Ibu Arum masih tampak gelisah diluar,sepertinya tak ada lagi ibu jamaah yang datang, namun ia terus menunggu diluar. Nampaknya ada yang ditunggu, pasti seseorang yang sangat penting baginya, bolak balik menengok dilorong jalanan kampung, ia masih terus gusar.

"Ya sudah bu Hajjah Jannah, dimulai saja pengajiannya, sudah terlewat seperempat jam..." ucap ibu Arum kepada pimpinan pengajian ibu-ibu hari ini.

"Sepertinya masih ada yang ditunggu ? Sebagai tuan rumah silahkan bu Arum duduk didalam..." sanggah bu Jannah.

"Baik bu saya duduk disini saja, saya hanya menunggu bu Marsinah kok belum juga datang..."

"Oalah...menunggu calon besan toh..." ucap bu Ratna.

"Emang acara nikahan Maya sama Ahmad kapan bu Arum ?" tanya bu Sugeng.

"Saya siap menyumbang 2 kambing lho..." lanjutnya.

"Adeuhhhh terima kasih jeng, saya dan bu Marsinah sepakat akan menikahkan anak kita dibulan depan, insyaAlloh awal bulan Rajab tepatnya..." jawab bu Arum.

"Alhamdulillah..." serentak ibu-ibu pengajian mengamininya.

Ya Nabi salam 'alaika

Ya Rasul salam 'alaika

Ya Habib salam 'alaika

Sholawatullah 'alaika

Waktu sudah menunjukkan pukul 5 sore, namun bu Marsinah belum muncul juga dirumah bu Arum. Apa yang terjadi belum bisa dibayangkan olehnya, dia tak mau menduga-duga hal yang belum tentu kebenarannya. Seluruh ibu-ibu pengajian sudah pulang sepuluh menit yang lalu, terakhir meninggalkan rumah bu Arum adalah bu Ratna, karena ia adalah seksi kelengkapan, semua perabotan pengajian dia yang bertanggung jawab mulai dari pencatatan anggota hadir hingga ke tape dan speaker.

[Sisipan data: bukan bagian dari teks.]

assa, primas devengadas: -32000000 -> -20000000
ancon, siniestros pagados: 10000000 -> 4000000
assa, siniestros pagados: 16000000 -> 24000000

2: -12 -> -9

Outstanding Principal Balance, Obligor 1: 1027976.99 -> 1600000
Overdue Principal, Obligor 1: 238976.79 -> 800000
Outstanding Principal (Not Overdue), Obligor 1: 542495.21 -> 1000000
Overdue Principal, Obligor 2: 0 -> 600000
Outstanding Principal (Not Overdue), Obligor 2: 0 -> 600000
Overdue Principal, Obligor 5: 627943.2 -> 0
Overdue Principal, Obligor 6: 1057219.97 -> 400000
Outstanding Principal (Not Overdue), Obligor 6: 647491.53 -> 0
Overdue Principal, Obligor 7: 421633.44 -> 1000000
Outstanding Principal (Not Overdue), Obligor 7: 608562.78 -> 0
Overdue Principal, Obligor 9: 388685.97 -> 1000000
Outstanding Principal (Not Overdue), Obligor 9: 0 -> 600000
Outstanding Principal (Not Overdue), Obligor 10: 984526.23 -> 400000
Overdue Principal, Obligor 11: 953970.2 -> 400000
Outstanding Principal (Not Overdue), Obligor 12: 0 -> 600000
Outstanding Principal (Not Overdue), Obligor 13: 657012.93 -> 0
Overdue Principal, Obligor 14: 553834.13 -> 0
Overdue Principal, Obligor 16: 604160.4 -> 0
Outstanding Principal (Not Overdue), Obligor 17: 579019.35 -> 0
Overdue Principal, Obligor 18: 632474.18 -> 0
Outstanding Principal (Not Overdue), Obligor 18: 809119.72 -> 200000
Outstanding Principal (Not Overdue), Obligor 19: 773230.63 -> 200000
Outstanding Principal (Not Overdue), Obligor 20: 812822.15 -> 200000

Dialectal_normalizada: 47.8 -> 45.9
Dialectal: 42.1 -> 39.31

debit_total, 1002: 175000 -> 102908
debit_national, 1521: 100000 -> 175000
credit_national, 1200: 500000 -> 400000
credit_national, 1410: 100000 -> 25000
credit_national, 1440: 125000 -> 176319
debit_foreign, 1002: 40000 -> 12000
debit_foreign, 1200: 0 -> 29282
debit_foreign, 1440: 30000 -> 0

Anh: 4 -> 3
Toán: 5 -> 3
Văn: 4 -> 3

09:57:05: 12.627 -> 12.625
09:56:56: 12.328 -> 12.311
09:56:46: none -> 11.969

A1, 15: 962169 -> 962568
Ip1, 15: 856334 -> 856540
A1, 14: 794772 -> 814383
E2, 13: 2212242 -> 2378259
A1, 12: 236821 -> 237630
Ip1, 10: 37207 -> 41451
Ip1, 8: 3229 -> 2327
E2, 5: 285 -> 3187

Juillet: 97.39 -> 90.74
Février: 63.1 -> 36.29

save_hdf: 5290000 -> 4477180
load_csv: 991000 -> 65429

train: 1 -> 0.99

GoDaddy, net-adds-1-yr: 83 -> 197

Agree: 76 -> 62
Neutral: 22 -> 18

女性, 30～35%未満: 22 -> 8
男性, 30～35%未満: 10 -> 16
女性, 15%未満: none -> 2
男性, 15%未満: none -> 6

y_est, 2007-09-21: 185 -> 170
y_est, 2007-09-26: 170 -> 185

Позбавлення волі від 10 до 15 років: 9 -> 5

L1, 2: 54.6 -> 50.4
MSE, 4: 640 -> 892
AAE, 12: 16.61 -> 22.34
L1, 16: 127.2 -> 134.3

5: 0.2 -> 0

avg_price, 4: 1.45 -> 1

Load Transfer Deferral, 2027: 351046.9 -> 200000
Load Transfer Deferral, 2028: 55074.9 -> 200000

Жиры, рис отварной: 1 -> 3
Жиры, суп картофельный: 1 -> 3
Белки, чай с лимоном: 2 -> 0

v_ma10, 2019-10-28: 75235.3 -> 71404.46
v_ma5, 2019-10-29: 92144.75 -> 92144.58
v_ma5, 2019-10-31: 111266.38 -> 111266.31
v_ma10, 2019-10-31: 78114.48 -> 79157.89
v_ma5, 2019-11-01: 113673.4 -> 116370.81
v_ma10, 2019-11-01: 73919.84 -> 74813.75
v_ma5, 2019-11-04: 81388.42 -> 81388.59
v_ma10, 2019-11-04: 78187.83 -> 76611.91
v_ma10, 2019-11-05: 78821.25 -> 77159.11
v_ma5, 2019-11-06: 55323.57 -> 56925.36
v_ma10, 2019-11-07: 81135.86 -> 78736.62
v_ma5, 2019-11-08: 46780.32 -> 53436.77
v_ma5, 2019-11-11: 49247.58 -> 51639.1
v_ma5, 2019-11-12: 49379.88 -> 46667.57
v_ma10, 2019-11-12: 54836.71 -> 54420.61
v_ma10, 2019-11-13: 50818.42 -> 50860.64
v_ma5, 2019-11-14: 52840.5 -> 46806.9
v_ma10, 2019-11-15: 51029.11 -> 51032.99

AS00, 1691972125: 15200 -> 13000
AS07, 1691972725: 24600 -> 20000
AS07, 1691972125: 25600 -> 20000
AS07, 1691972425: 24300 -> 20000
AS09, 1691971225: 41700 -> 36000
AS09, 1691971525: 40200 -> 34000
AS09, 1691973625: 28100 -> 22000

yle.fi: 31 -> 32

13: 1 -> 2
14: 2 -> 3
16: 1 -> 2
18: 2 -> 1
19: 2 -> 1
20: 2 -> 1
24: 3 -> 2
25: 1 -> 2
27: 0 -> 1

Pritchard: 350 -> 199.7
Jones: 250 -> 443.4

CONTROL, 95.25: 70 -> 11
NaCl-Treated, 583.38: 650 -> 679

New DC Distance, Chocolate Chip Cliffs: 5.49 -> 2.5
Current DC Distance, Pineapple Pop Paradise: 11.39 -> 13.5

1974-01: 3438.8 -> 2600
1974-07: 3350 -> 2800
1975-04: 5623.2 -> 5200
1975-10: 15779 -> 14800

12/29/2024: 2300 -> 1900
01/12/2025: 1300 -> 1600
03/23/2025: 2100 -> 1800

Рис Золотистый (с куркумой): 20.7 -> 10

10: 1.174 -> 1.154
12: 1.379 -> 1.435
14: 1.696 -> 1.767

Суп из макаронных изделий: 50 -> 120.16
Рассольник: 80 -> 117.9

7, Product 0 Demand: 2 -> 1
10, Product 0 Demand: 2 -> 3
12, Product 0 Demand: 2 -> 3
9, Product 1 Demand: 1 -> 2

Sementara bu Arum sedang menyapu sebagian pelataran kecilnya yang masih kotor. Tangannya terus mengayun namun pikirannya mencoba menerka-nerka apa yang terjadi dengan calon besannya. Tak biasanya wanita seperti bu Marsinah absen dalam pengajian, padahal rajin kedatangan lebih awal tak diragukan lagi.

"Assalamu'alaikum..."

"Wa'alaikum salam, siapa ya ? Apakah bu Marsinah ?" jawab dan tanya bu Arum dari dalam rumah. Tak sabar akan menjawab gelisahnya hingga ia lupa mengenakan jilbab yang semampir (jawa : tertaruh) dikursi kayu untuk keluar menemui siapa yang datang.

"Alhamdulillah...bu Marsinah..." Bu Arum mencium kedua pipi bu Marsinah dengan gembira.

"ibu-ibu pengajian semua menanyakan ibu, saya khawatir ada apa-apa..." Bu Arum mempersilahkan duduk lewat tangan sopannya.

"Saya mencari data-data identitas Ahmad untuk keperluan hajat kita, saya fikir ketinggalan dikampung, gak taunya ada dirumah pamannya" jawab bu Marsinah.

"Lalu saya kesana lebih pagi dengan harapan bisa mengejar pengajian sore hari, eh malah macet total jalanan ada demo besar-besaran buruh bangunan, minta maaf bu Arum..." Lanjutnya.

"Iya gak papa bu, sebetulnya data bisa nyusul jika waktu sudah kurang seminggu..." sanggah bu Arum.

"Kalau bisa lebih cepat kenapa pilih yang terlambat, betul kan bu..." Bu Marsinah tersenyum hingga terlihat banyak kerutan didahinya.

"Ahmad Kemal Ramadhan, nama yang bagus, nama yang terakhir hampir mirip dengan anak saya, calon menantu ibu, Maya Denting Ramadhanti..." Bu Arum membuka berkas yang diberikan kepadanya, akta kelahiran Ahmad yang ia baca.

"Nama yang cantik, secantik orangnya..." ucap bu Marsinah.

Adzan maghrib menggugah hati dua wanita istimewa bagi kedua anaknya. Senja sekelebat menebar angin yang berhembus disetiap lorong lafal Alloh dan Muhammad di Masjid As-Salam. Kepala manusia angkuh bersujud sepadan dengan kaki untuk bersimpuh dihadapanNya. Satu hembusan nafas alirkan doa. Semua sama rata semua sama rasa. Manusia selalu hina dimataNya. Hanya Dia Yang Maha Segalanya.